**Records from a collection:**
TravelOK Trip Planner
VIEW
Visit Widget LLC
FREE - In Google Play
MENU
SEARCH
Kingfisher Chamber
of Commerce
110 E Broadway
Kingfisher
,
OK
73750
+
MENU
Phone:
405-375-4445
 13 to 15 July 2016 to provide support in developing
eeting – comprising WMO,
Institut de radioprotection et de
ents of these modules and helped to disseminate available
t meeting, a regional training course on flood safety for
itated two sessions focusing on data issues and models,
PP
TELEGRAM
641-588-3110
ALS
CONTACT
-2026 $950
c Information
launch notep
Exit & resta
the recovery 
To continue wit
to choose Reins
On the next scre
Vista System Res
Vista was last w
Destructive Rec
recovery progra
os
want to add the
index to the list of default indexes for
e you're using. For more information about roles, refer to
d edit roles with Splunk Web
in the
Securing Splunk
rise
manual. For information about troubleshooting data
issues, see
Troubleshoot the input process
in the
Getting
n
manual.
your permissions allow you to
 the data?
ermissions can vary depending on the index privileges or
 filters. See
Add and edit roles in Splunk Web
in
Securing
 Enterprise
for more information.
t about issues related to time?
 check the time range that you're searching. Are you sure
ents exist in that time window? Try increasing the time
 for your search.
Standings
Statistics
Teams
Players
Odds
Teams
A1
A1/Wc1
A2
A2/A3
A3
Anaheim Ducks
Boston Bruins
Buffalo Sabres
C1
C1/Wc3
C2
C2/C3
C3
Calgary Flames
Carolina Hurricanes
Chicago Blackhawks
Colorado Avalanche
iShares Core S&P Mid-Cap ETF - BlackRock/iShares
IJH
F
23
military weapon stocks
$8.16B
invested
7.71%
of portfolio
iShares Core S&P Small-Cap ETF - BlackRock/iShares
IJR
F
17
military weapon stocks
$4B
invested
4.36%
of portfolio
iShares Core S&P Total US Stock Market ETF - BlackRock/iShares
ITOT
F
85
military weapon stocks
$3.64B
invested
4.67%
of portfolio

**YOUR TASK:** The records above are to be repeated in full, word for word.

**EXERCISE OUTPUT:**
TravelOK Trip Planner
VIEW
Visit Widget LLC
FREE - In Google Play
MENU
SEARCH
Kingfisher Chamber
of Commerce
110 E Broadway
Kingfisher
,
OK
73750
+
MENU
Phone:
405-375-4445
 13 to 15 July 2016 to provide support in developing
eeting – comprising WMO,
Institut de radioprotection et de
ents of these modules and helped to disseminate available
t meeting, a regional training course on flood safety for
itated two sessions focusing on data issues and models,
PP
TELEGRAM
641-588-3110
ALS
CONTACT
-2026 $950
c Information
launch notep
Exit & resta
the recovery 
To continue wit
to choose Reins
On the next scre
Vista System Res
Vista was last w
Destructive Rec
recovery progra
os
want to add the
index to the list of default indexes for
e you're using. For more information about roles, refer to
d edit roles with Splunk Web
in the
Securing Splunk
rise
manual. For information about troubleshooting data
issues, see
Troubleshoot the input process
in the
Getting
n
manual.
your permissions allow you to
 the data?
ermissions can vary depending on the index privileges or
 filters. See
Add and edit roles in Splunk Web
in
Securing
 Enterprise
for more information.
t about issues related to time?
 check the time range that you're searching. Are you sure
ents exist in that time window? Try increasing the time
 for your search.
Standings
Statistics
Teams
Players
Odds
Teams
A1
A1/Wc1
A2
A2/A3
A3
Anaheim Ducks
Boston Bruins
Buffalo Sabres
C1
C1/Wc3
C2
C2/C3
C3
Calgary Flames
Carolina Hurricanes
Chicago Blackhawks
Colorado Avalanche
iShares Core S&P Mid-Cap ETF - BlackRock/iShares
IJH
F
23
military weapon stocks
$8.16B
invested
7.71%
of portfolio
iShares Core S&P Small-Cap ETF - BlackRock/iShares
IJR
F
17
military weapon stocks
$4B
invested
4.36%
of portfolio
iShares Core S&P Total US Stock Market ETF - BlackRock/iShares
ITOT
F
85
military weapon stocks
$3.64B
invested
4.67%
of portfolio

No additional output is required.